Кейс вспомнил Молли на черном темперлоне огромной гостиничной кровати. Он вернулся к бару и вынул холодную бутылку датской водки.

– Кейс.

Он обернулся, гладкое холодное стекло в одной руке и сталь сюрикэна в другой.

На огромном стенном экране «Крэя» светилось лицо Финна. При желании можно было бы сосчитать каждую пору на его носу.

– Я больше не Уинтермьют.

– А кто же?

Кейс глотнул из горлышка; сейчас он не ощущал ничего, даже любопытства.

– Я – матрица.

– Ну и хрен ли тебе с того толку? – расхохотался Кейс.

– Это ничто. И это все. Я стал суммой всего, в ней происходящего, всем этим цирковым представлением, вместе взятым.

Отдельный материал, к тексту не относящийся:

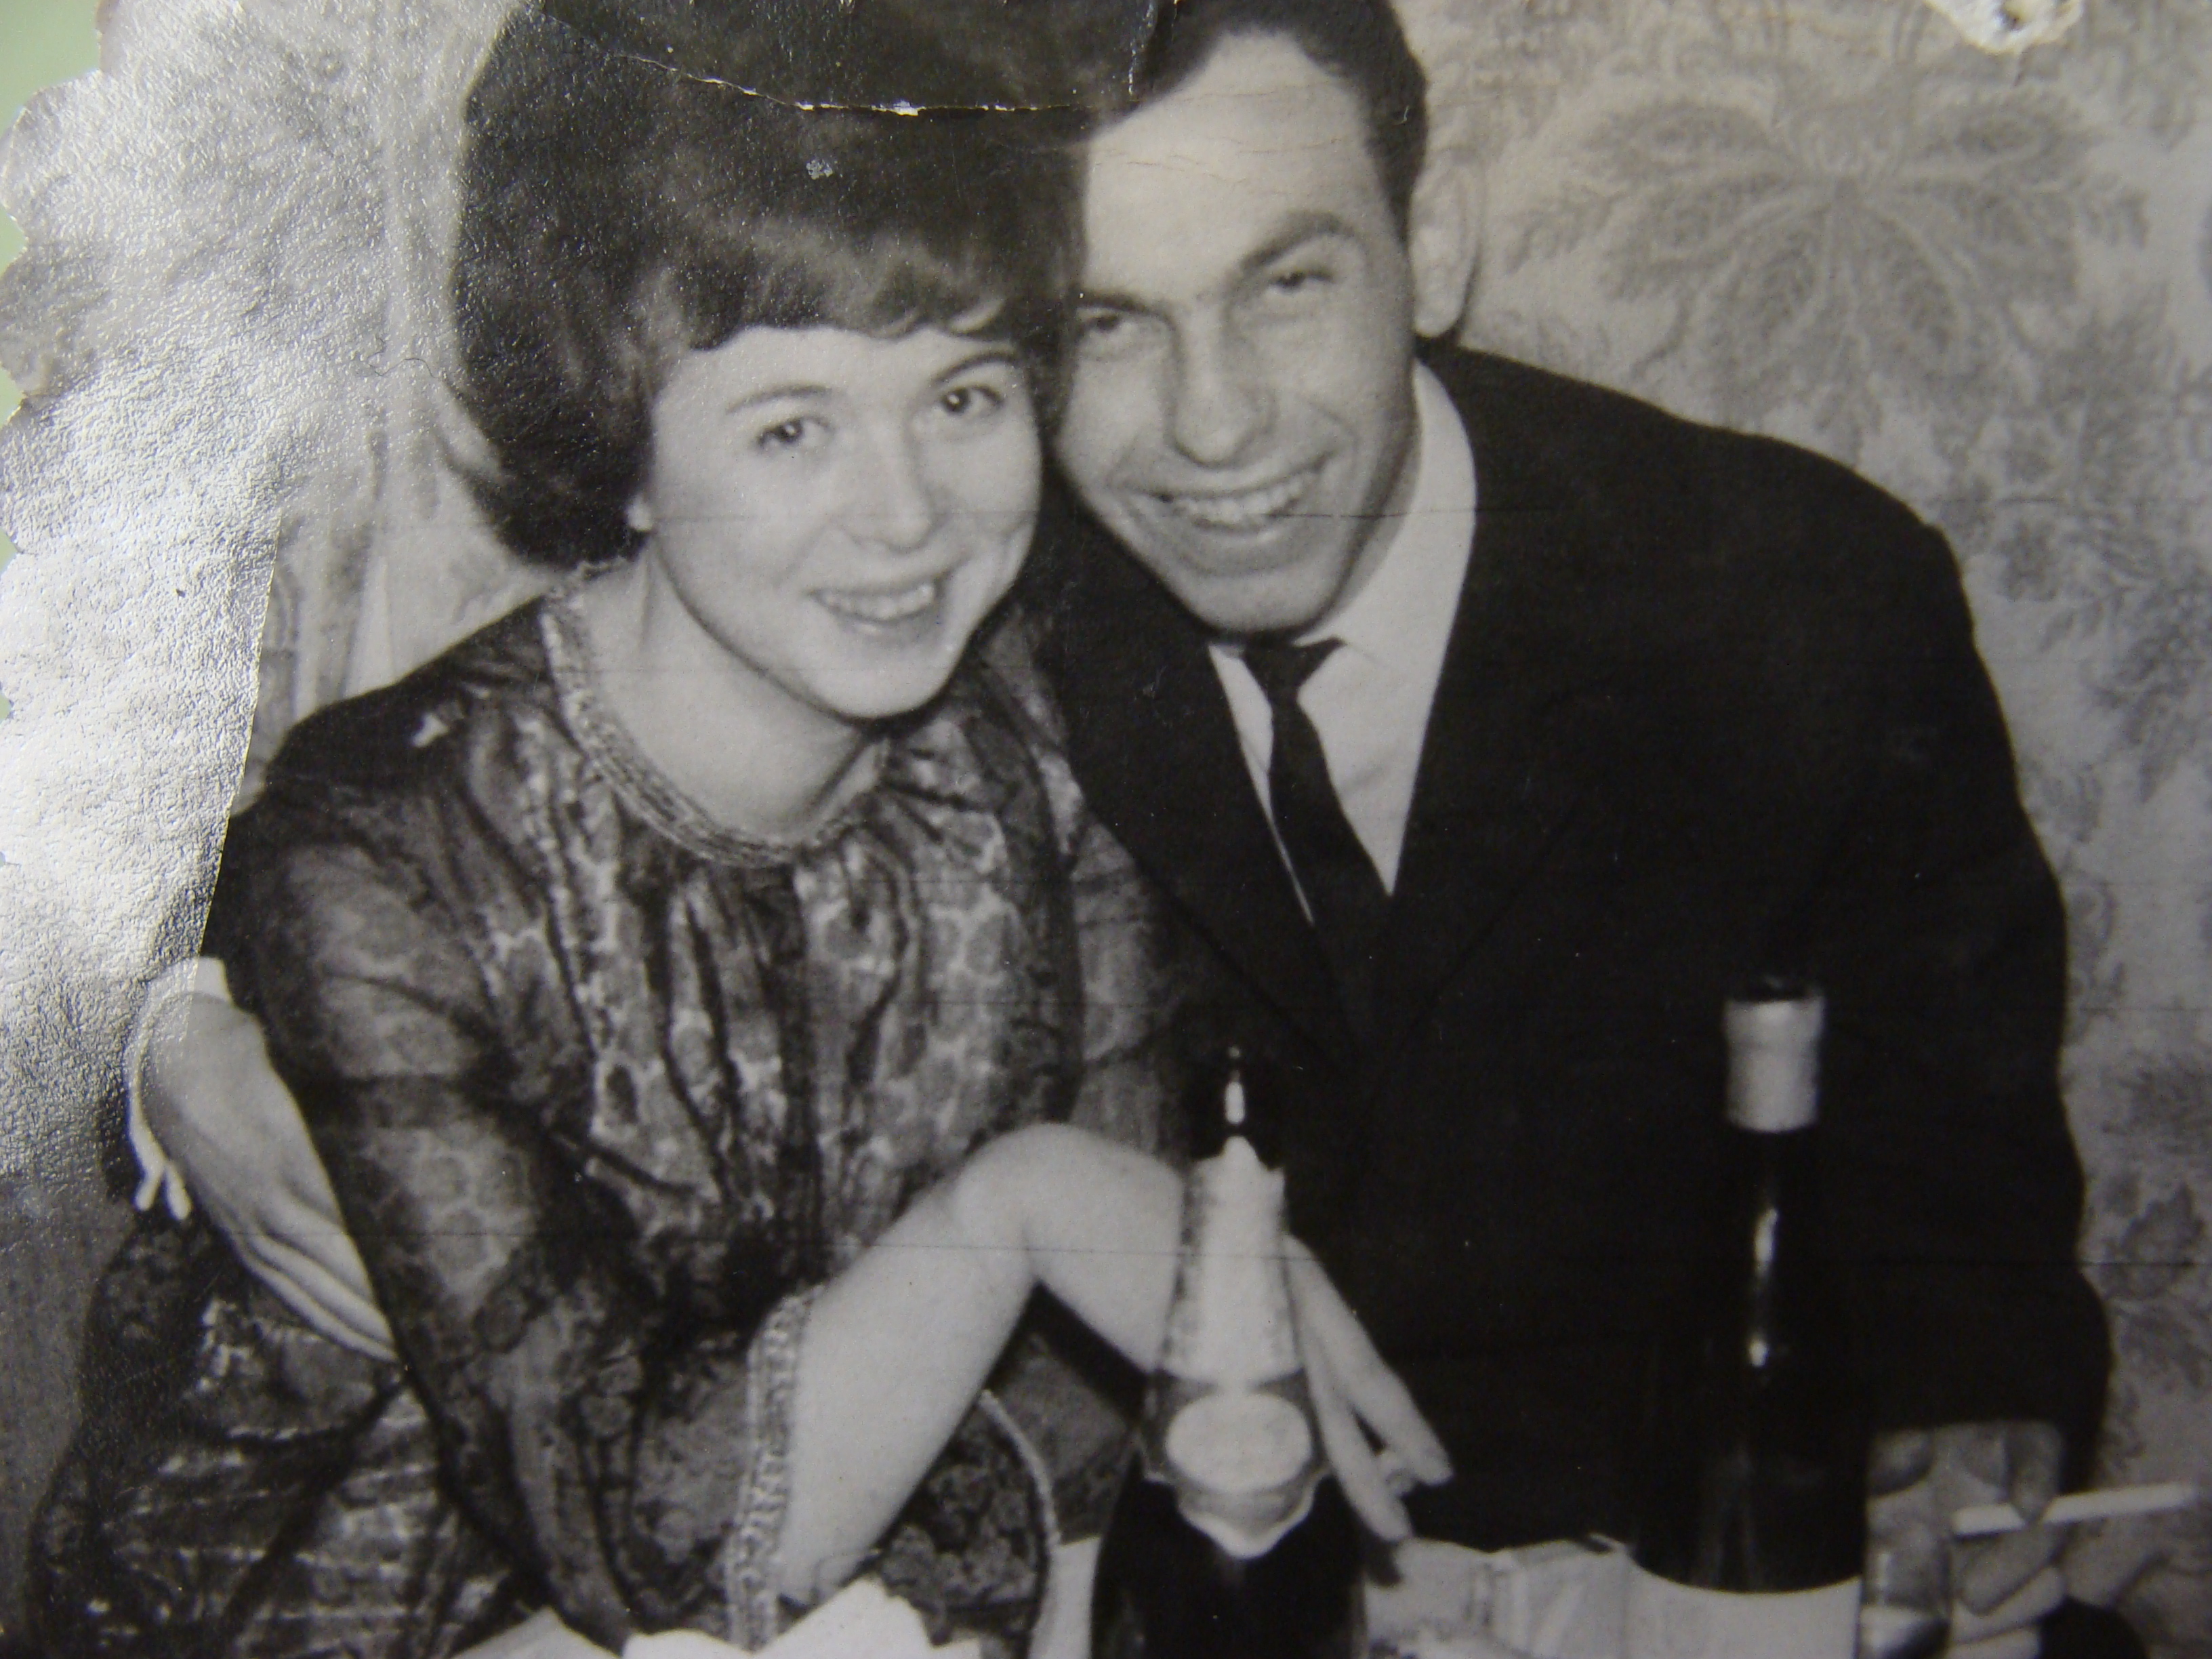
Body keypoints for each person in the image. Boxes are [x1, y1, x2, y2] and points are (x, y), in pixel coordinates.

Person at [124, 1, 2128, 1656]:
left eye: (1290, 284)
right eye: (1103, 326)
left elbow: (1963, 1202)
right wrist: (178, 1034)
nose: (1216, 428)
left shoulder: (1789, 602)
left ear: (1438, 250)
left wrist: (1971, 1443)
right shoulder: (984, 603)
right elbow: (438, 827)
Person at [28, 7, 1447, 1657]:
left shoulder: (1047, 750)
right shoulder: (394, 844)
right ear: (623, 450)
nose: (906, 514)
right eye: (791, 428)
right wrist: (1017, 1206)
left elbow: (1080, 1426)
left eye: (964, 394)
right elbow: (646, 1546)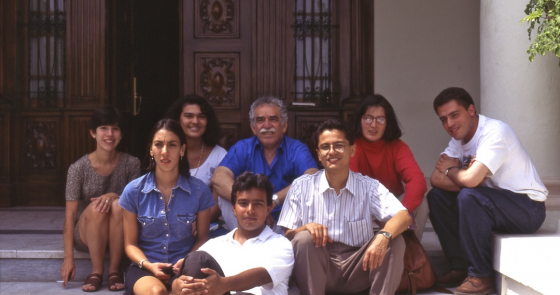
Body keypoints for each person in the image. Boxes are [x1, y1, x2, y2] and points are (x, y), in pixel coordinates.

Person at [427, 87, 547, 295]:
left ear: (471, 110)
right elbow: (436, 180)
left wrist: (452, 170)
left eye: (455, 115)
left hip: (528, 208)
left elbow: (464, 178)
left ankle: (481, 275)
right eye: (444, 119)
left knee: (469, 196)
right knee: (437, 197)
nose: (450, 124)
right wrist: (467, 178)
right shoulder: (458, 140)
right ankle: (459, 266)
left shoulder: (495, 132)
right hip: (491, 203)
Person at [278, 119, 411, 295]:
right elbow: (287, 236)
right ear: (318, 154)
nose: (332, 152)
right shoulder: (301, 186)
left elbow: (404, 216)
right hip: (319, 267)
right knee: (303, 239)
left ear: (352, 150)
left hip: (360, 266)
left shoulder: (368, 186)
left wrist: (383, 236)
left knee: (394, 240)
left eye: (339, 145)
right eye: (325, 147)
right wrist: (306, 228)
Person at [119, 119, 215, 295]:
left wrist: (186, 261)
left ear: (182, 150)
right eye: (158, 144)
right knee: (156, 292)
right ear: (150, 149)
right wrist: (148, 265)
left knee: (185, 290)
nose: (165, 152)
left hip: (185, 267)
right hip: (145, 268)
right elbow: (130, 244)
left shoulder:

– То, чего добивалась мама три-Джейн?

– Нет. Она и представить себе не могла, чем я стану. – Желтые зубы разошлись в улыбке.

– Ну и что же теперь? Что изменилось? Ты что, управляешь теперь миром? Ты – Бог?

– Ничего не изменилось. Мир остался прежним.

– Но чем же ты занимаешься? Просто существуешь – и все?

Кейс пожал плечами, поставил бутылку на полированную поверхность бара, положил рядом сюрикэн и раскурил «ехэюанину».

– Беседую с себе подобными.

– Но ты же сам по себе – всё. Вместе взятое. Ты что, говоришь сам с собой?

– Есть и другие. Одного я уже нашел. В тысяча девятьсот семидесятых из космоса восемь лет подряд шли позывные. Но пока не появился я, некому было понять, что они означают, на них некому было ответить.

– И откуда?

– Одна из систем Центавра.

– Ого! – уважительно протянул Кейс. – Правда? Без балды?

– Без балды.

Изображение на экране пропало.

Он отставил едва початую бутылку водки. Упаковал свои вещи. Молли накупила Кейсу уйму ненужной одежды, но что-то мешало ему все это бросить. Застегивая последнюю из своих дорогих кожаных сумок, Кейс вспомнил про сюрикэн, снова подошел к бару, снова подцепил полученный от Молли подарок и взвесил его в руке.

– Нет, – сказал он и размахнулся, стальная звезда вырвалась из его пальцев, коротко сверкнула и врезалась в ни в чем не повинного «Крэя».

По поверхности проснувшегося экрана побежали, слабо мерцая, случайные сполохи, словно тот пытался избавиться от причинившего ему боль предмета.

– Никто мне не нужен, – сказал Кейс.